Manchukuo was a puppet state set up by the Empire of Japan in Manchuria which existed from 1931 to 1945. The Manchukuo regime was established four months after the Japanese withdrawal from Shanghai with Puyi as the nominal but powerless head of state to add some semblance of legitimacy, as he was a former emperor and an ethnic Manchu.

Government 
Manchukuo was proclaimed a monarchy on 1 March 1934, with former Qing dynasty emperor Puyi assuming the Manchukuo throne under the reign name of Emperor Kang-de. An imperial rescript issued the same day, promulgated the organic law of the new state, establishing a Privy Council, a Legislative Council and the General Affairs State Council to "advise and assist the emperor in the discharge of his duties". The Privy Council was an appointive body consisting of Puyi's closest friends and confidants, and the Legislative Council was largely an honorary body without authority. The State Council was therefore the center of political power in Manchukuo. The organic law was largely an abridged version of the Imperial Japanese Constitution, with an important difference being the lack of any mention of civil rights and the increased authority of the Privy Council. As with all other aspects of Manchukuo, the government was purely ceremonial and existed to authenticate the puppet state rather than to rule the people of Manchukuo. True authority remained in the hands of the Kwantung Army.

Composition

Political parties and movements 
During his administration, the Kangde Emperor, in an interview with foreign journalists, mentioned his interest in forming a political party with Confucian doctrines. The Japanese "native" establishment, however, organized some right-wing and nationalist parties, in the Shōwa militarist mould. Such movements, which had official status, were:

Concordia Association (State-sponsored political party)

Raw data —
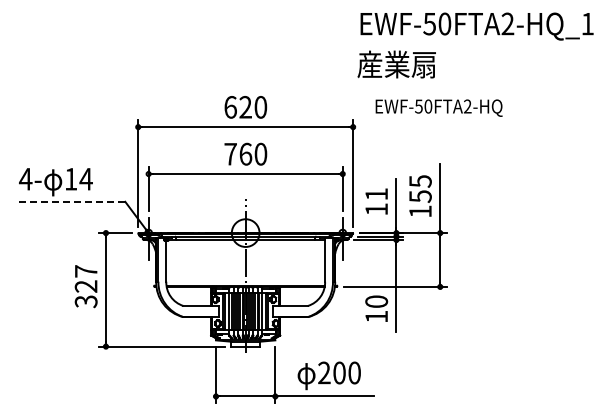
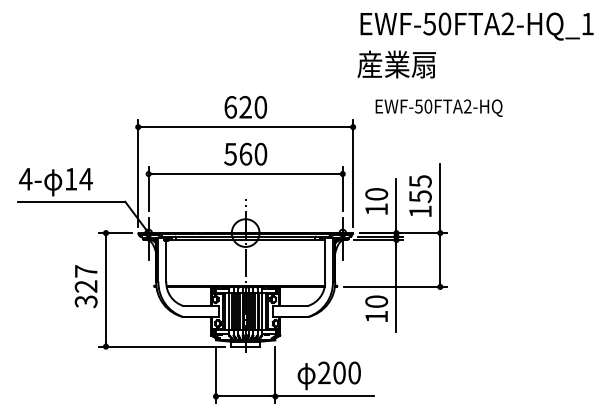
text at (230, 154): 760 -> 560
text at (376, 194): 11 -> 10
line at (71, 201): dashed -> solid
---
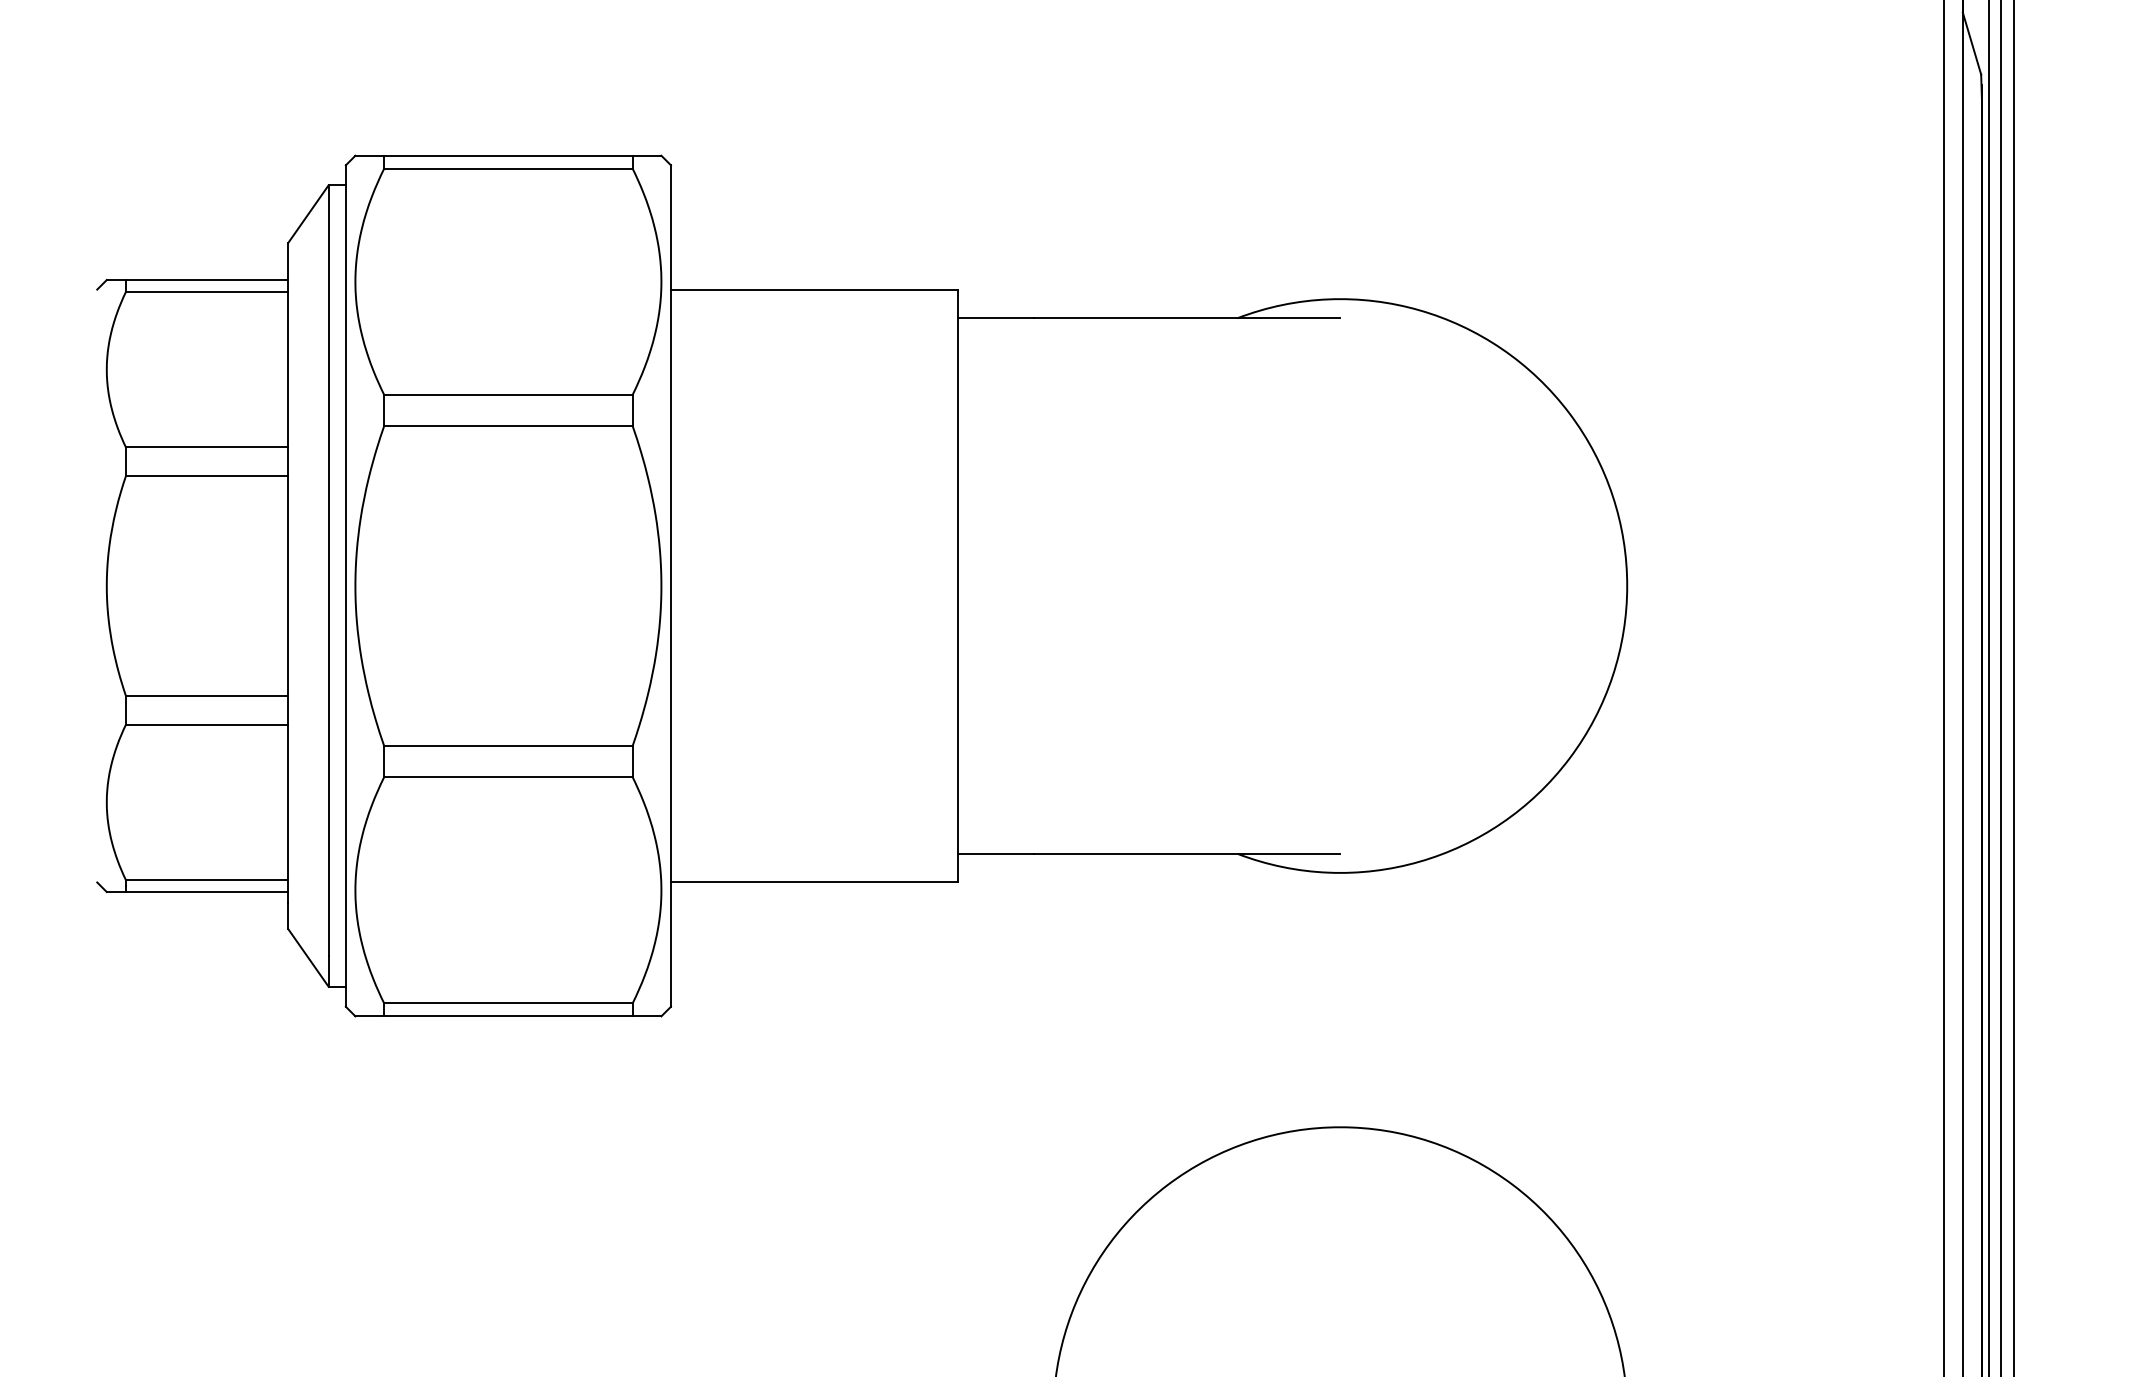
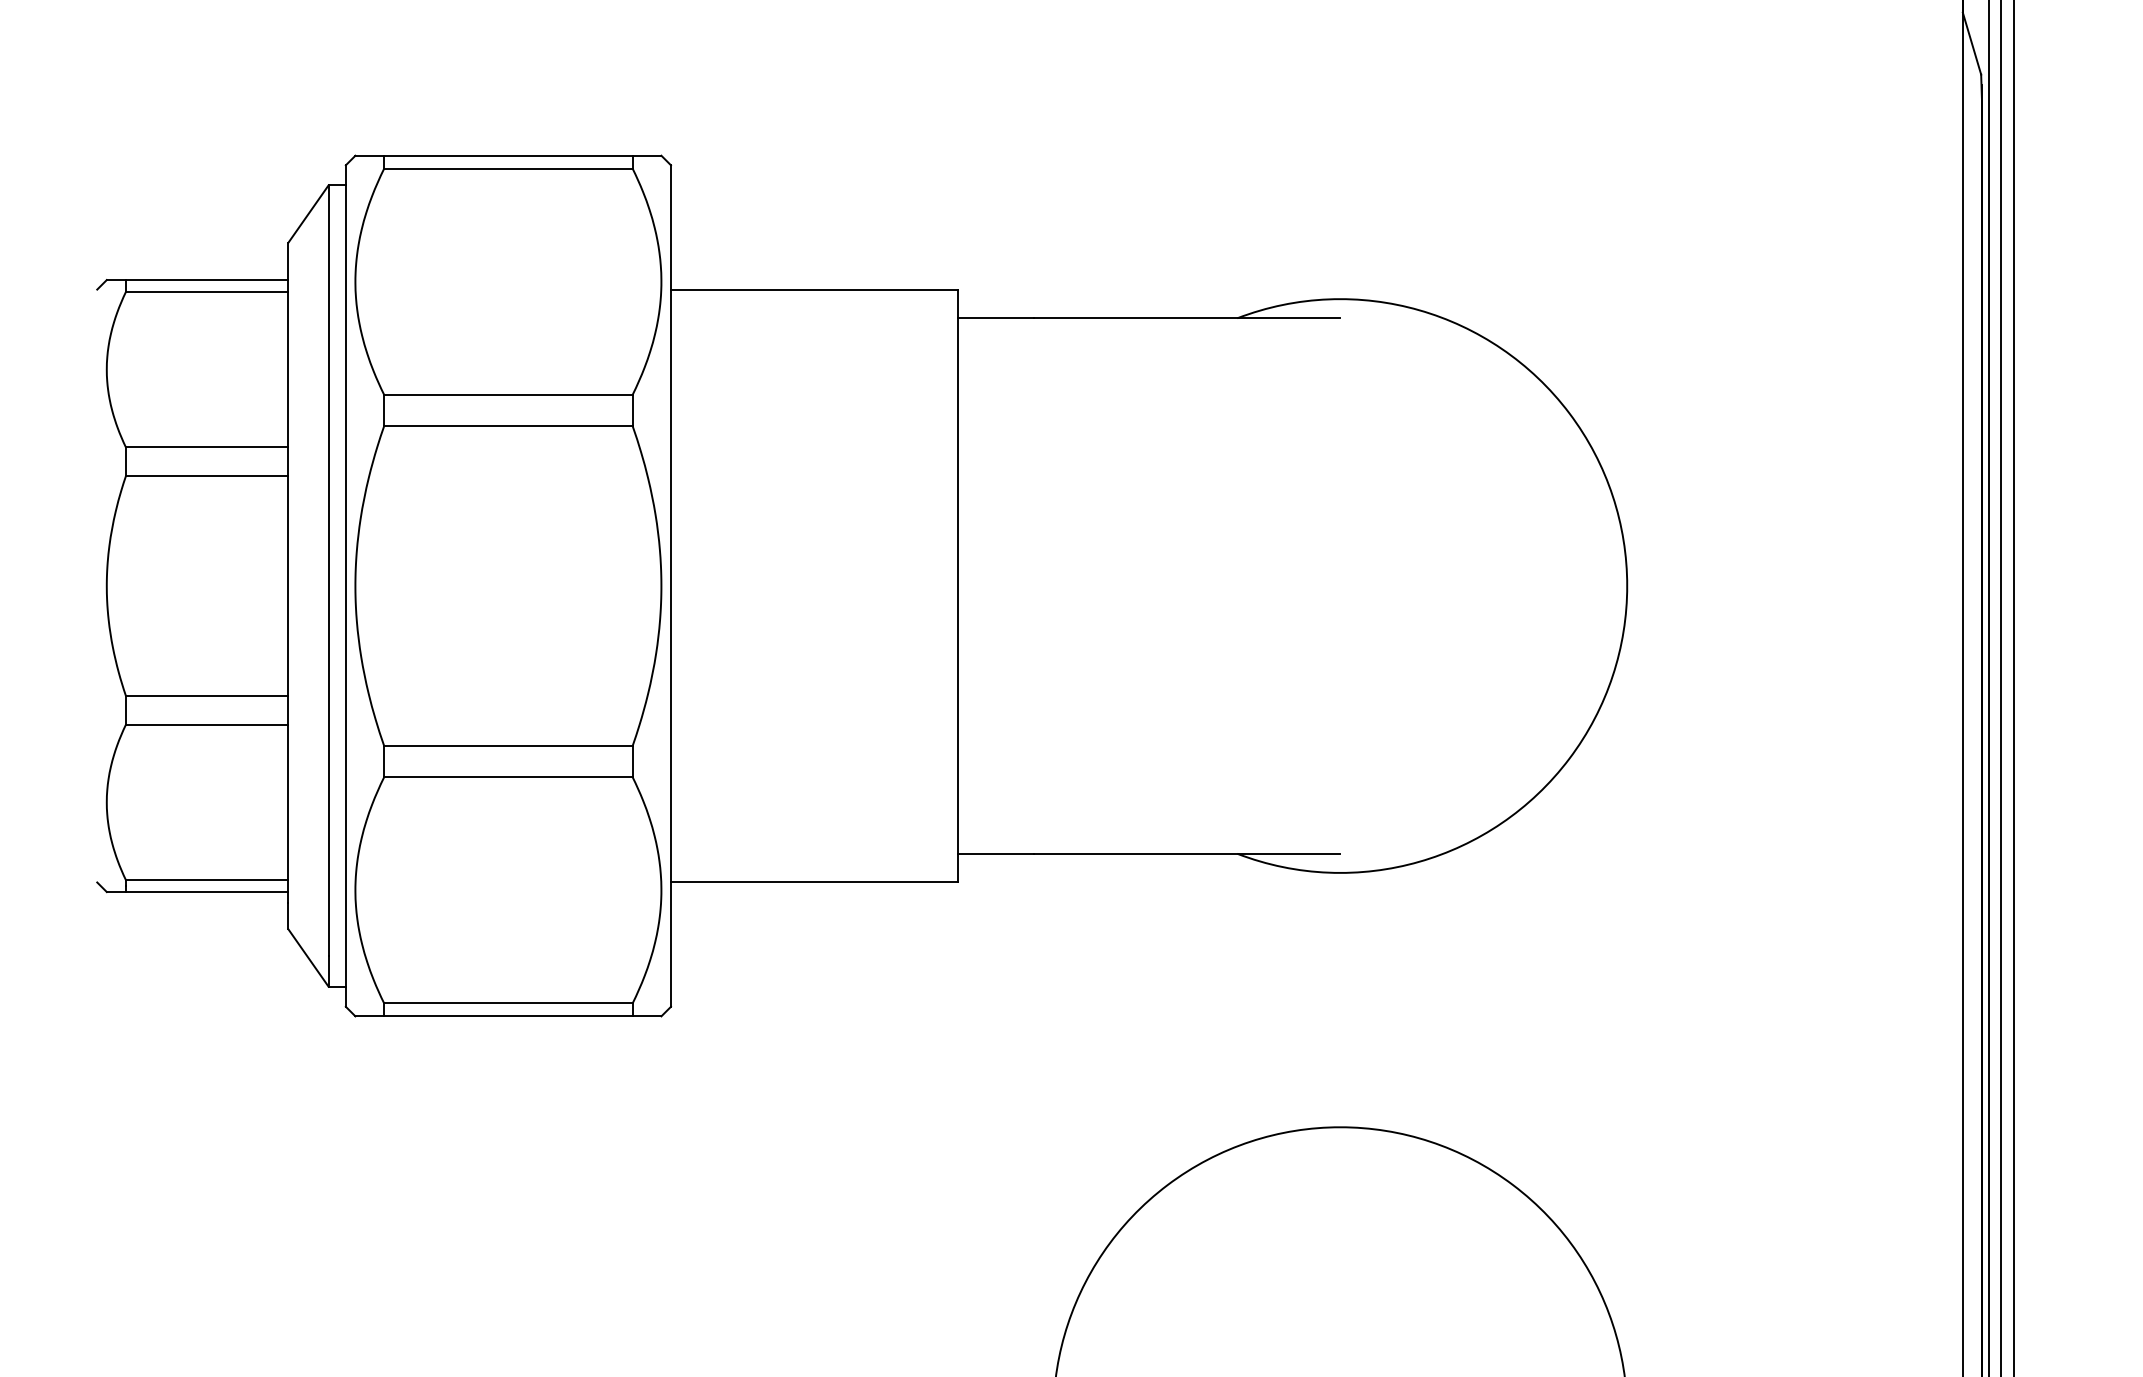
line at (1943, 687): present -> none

Exercise objective —
Copy the Manchukuo passage above word for word, from its first line to its last.

Full answer —
Manchukuo was a puppet state set up by the Empire of Japan in Manchuria which existed from 1931 to 1945. The Manchukuo regime was established four months after the Japanese withdrawal from Shanghai with Puyi as the nominal but powerless head of state to add some semblance of legitimacy, as he was a former emperor and an ethnic Manchu.

Government 
Manchukuo was proclaimed a monarchy on 1 March 1934, with former Qing dynasty emperor Puyi assuming the Manchukuo throne under the reign name of Emperor Kang-de. An imperial rescript issued the same day, promulgated the organic law of the new state, establishing a Privy Council, a Legislative Council and the General Affairs State Council to "advise and assist the emperor in the discharge of his duties". The Privy Council was an appointive body consisting of Puyi's closest friends and confidants, and the Legislative Council was largely an honorary body without authority. The State Council was therefore the center of political power in Manchukuo. The organic law was largely an abridged version of the Imperial Japanese Constitution, with an important difference being the lack of any mention of civil rights and the increased authority of the Privy Council. As with all other aspects of Manchukuo, the government was purely ceremonial and existed to authenticate the puppet state rather than to rule the people of Manchukuo. True authority remained in the hands of the Kwantung Army.

Composition

Political parties and movements 
During his administration, the Kangde Emperor, in an interview with foreign journalists, mentioned his interest in forming a political party with Confucian doctrines. The Japanese "native" establishment, however, organized some right-wing and nationalist parties, in the Shōwa militarist mould. Such movements, which had official status, were:

Concordia Association (State-sponsored political party)